Un seuil d’investissement total par 1000 litres
Les besoins de financement ne se limitent pas à la seule reprise de l’exploitation. En plus, le jeune installé devra financer le fonds de roulement ainsi que les éventuels projets de modernisation et de développement. Une étude conduite par le CERFrance a permis de suivre la trajectoire financière de 372 éleveurs laitiers installés sur des systèmes laitiers diversifiés pendant leurs trois premières années d’installation (de 2012 à 2015). Cette étude date d’une décennie. Mais, au-delà des chiffres, les enseignements restent d’actualité. En 2012, les éleveurs laitiers avaient investi, en moyenne, 1070 € par 1000 litres de lait pour s’installer. Trois ans plus tard, le montant de leurs investissements avait bondi de près de 20%. Le retour sur investissement (ROI) moyen était de 17 ans, une période très longue qui place 40 % des nouveaux installés en situation de risque élevé vis-à-vis des différents aléas.
Cette étude montre qu’il faut raisonner le prix de rachat d’une exploitation en tenant compte des futurs besoins de financement pour la modernisation et pour le développement. L’ensemble ne devant pas dépasser un seuil qui était compris entre 800 et 900 € par 1000 litres de lait au début des années 2010. Au-delà, le résultat courant par UMO exploitant chutait de moitié. Un montant d’investissement trop élevé peut alors conduire à chercher à augmenter la productivité du travail au-delà de la limite qui permet de maîtriser la conduite et la technicité. Le bon équilibre entre vie professionnelle et privée peut également en pâtir.
L’autre enseignement de cette étude est que les besoins en fonds de roulement étaient sous-évalués pour 40% des nouveaux installés. Trois ans après leur installation, 30% des éleveurs avaient une trésorerie insuffisante et dans 15% des cas, elle était dans le rouge.
- Le CERFrance Brocéliande opère en Bretagne, sur les départements de l’Ille-et-Vilaine et sur le Morbihan ↩︎
Éric Bernard de Quatuor Transactions :
« La valeur de l’exploitation est très dépendante du foncier »
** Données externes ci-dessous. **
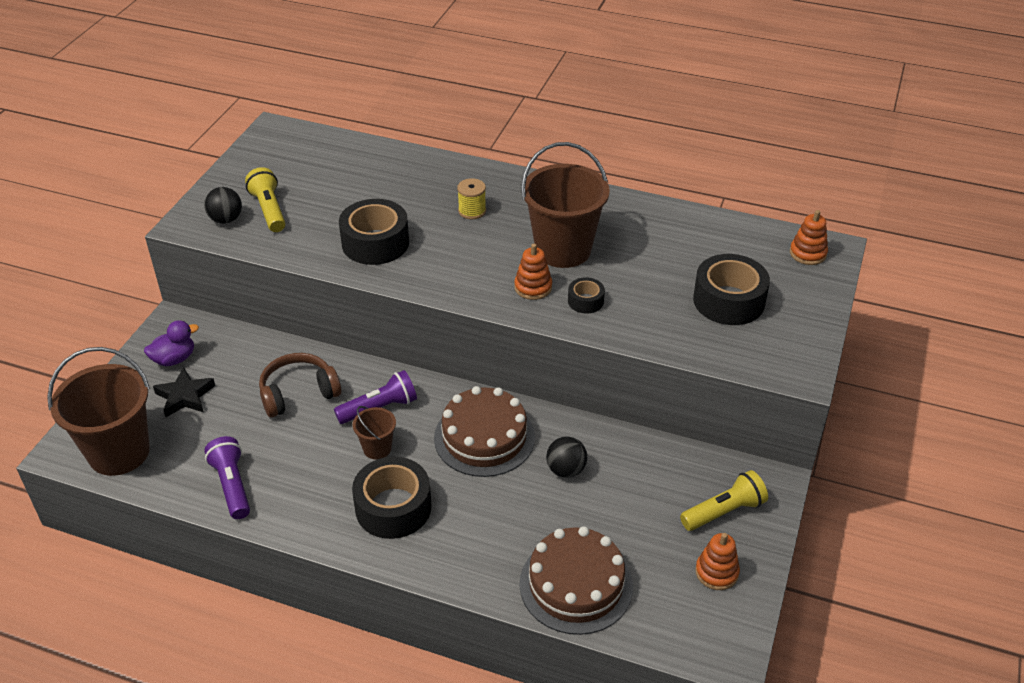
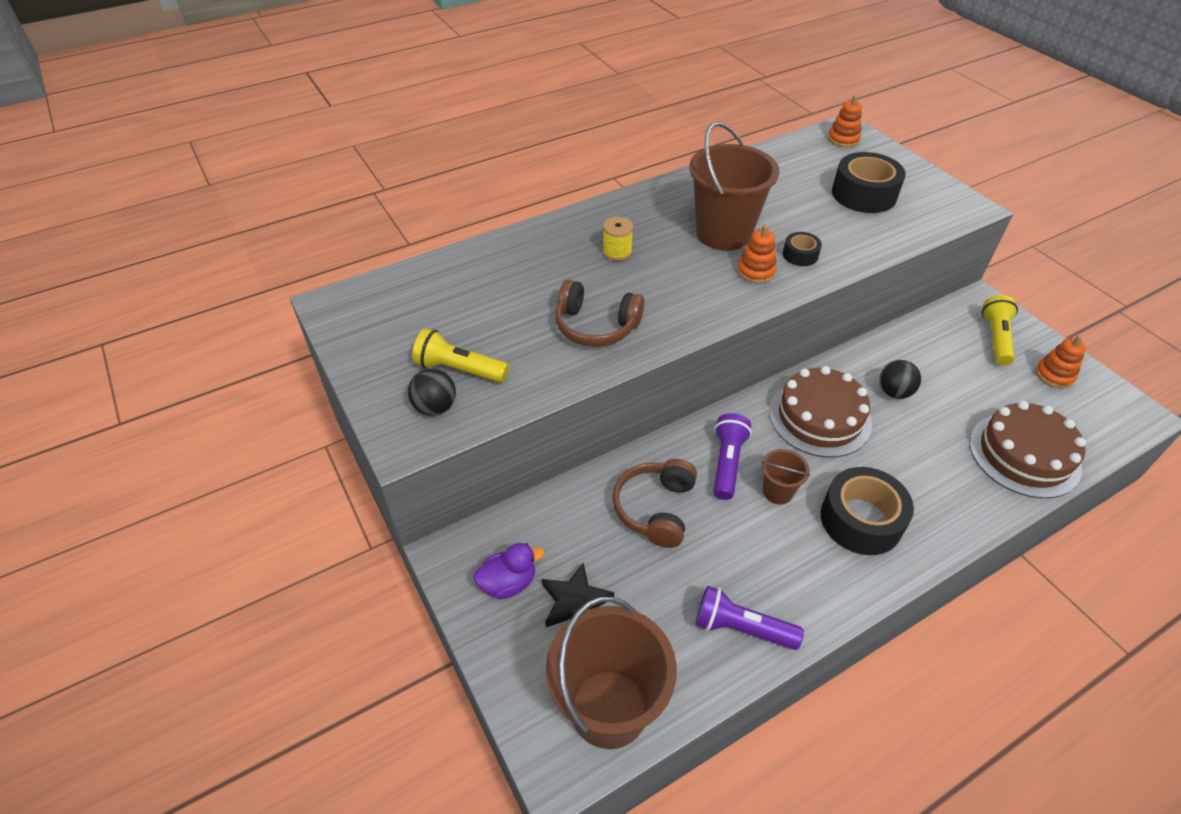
camera: 50 degrees left, 5 degrees up
purple duck [144,320,199,366] -> purple duck turned 60 degrees clockwise [474,543,544,599]
black tape [339,199,409,265] -> brown headphones [555,280,644,347]

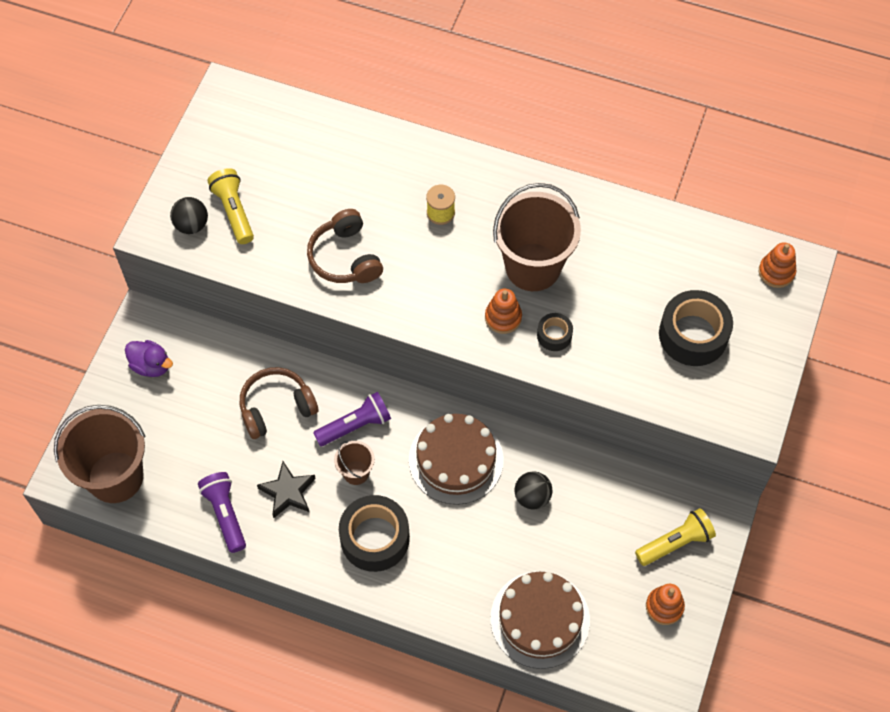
camera: 50 degrees right, 15 degrees up
black star [542,563,614,627] -> black star moved to [257,461,316,518]

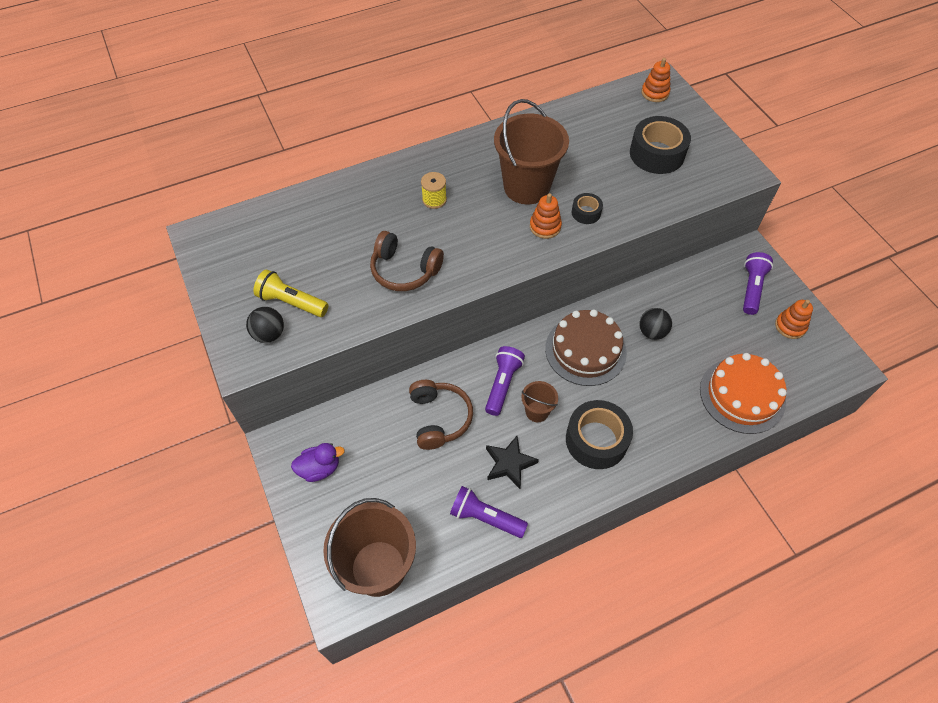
camera: 45 degrees left, 5 degrees down
brown headphones [240,367,318,439] -> brown headphones turned 150 degrees clockwise [409,380,473,450]
brown cake [490,571,590,669] -> orange cake [700,353,787,434]
yellow flashlight [635,508,716,566] -> purple flashlight [743,252,773,315]

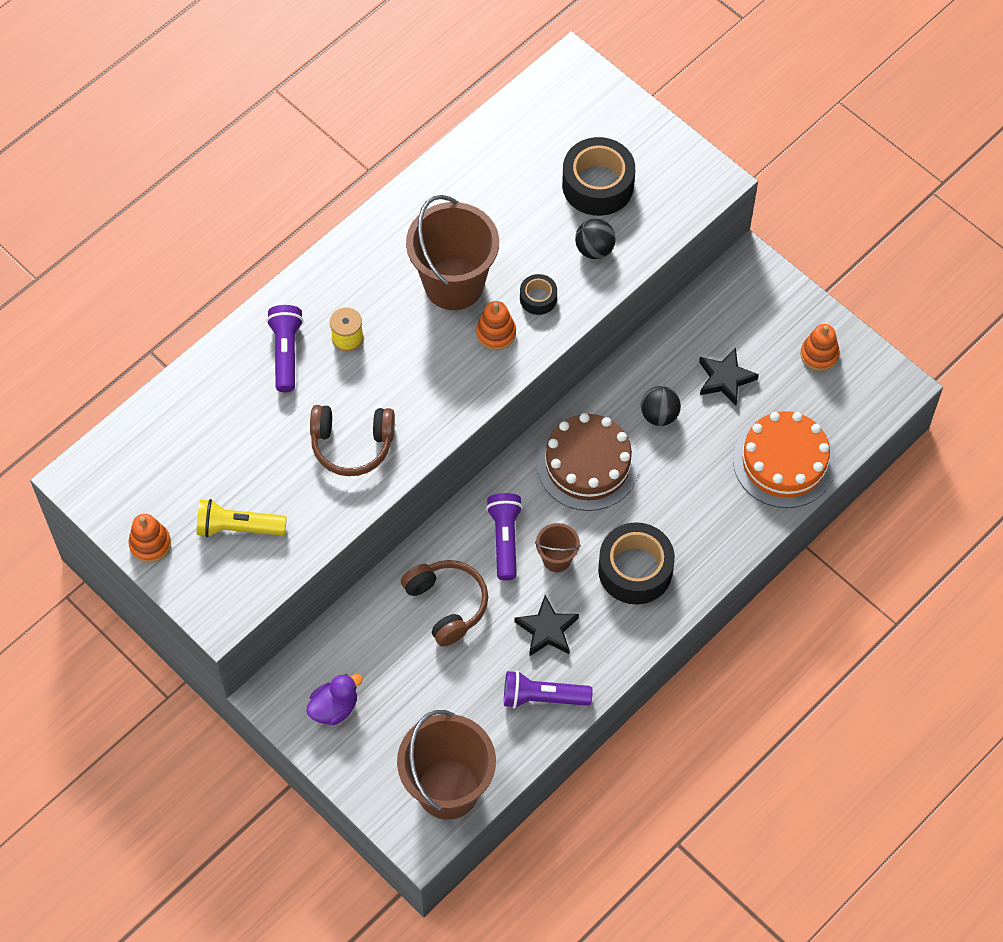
camera: 20 degrees left, 5 degrees up
black ball [246,307,284,343] -> black ball moved to [575,219,616,259]
orange stacking toy [641,58,670,102] -> orange stacking toy moved to [128,514,171,563]
purple flashlight [743,252,773,315] -> purple flashlight moved to [266,305,303,392]
none -> black star [699,347,759,406]

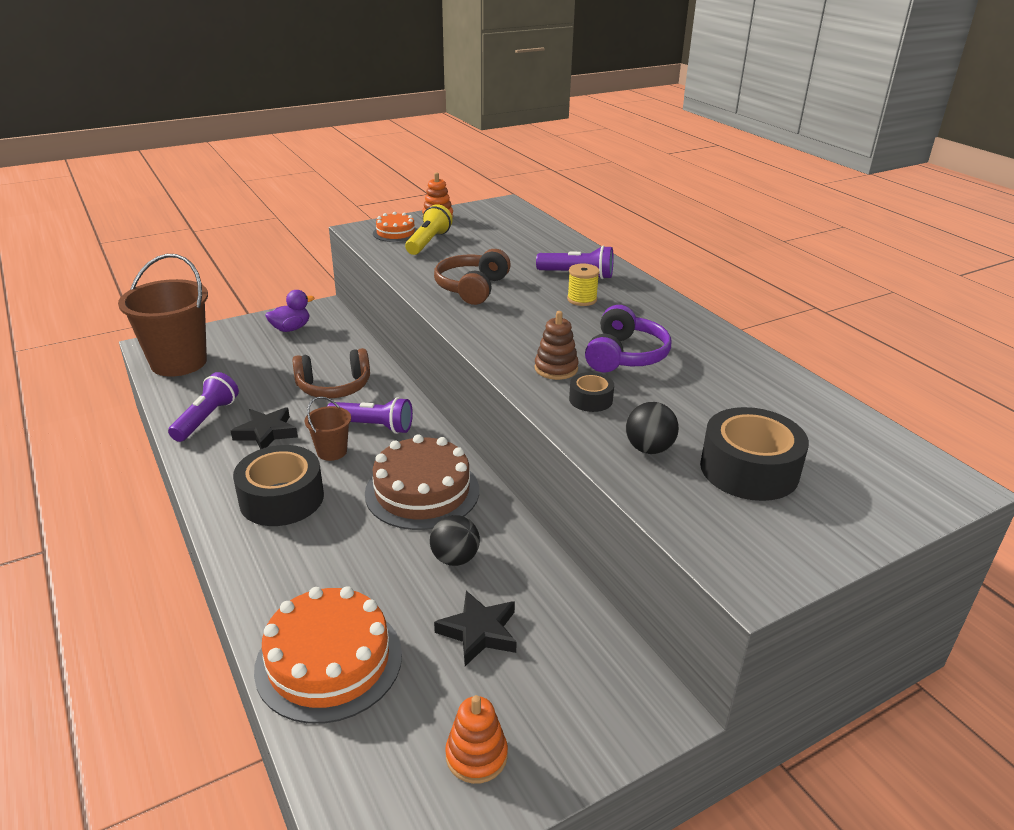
camera: 105 degrees right, 30 degrees down
purple duck [306,674,363,726] -> purple duck turned 105 degrees counterclockwise [265,290,314,332]
brown bucket [406,195,499,310] -> purple headphones [585,305,671,373]
orange stacking toy [476,301,516,350] -> brown stacking toy [534,311,579,380]
none -> orange cake [373,212,418,242]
Le foncier détermine les capacités de production fourragère et donc du potentiel de livraison de lait. La surface accessible pour le pâturage va donner une plus-value à l’exploitation car elle offre la possibilité de choisir son système de production avec plus ou moins d’herbe pâturée. Le cheptel et le matériel peuvent-être vendus au prix de marché, mais la valeur du site d’exploitation est très dépendante du foncier : surface, dispersion, accessibilité pour le pâturage. Lors d’une transmission d’exploitation, l’amputation d’une part du foncier ou sa grande dispersion vont entraîner une décote très forte voir la non-vente de l’exploitation. Pour préparer la cession de son exploitation, il faut donc s’assurer de la maîtrise du foncier. Ce qui ne signifie pas d’en être totalement propriétaire. Mais plus le foncier est dispersé entre de multiples propriétaires, plus sa maîtrise sera compliquée lors de la cession de l’exploitation.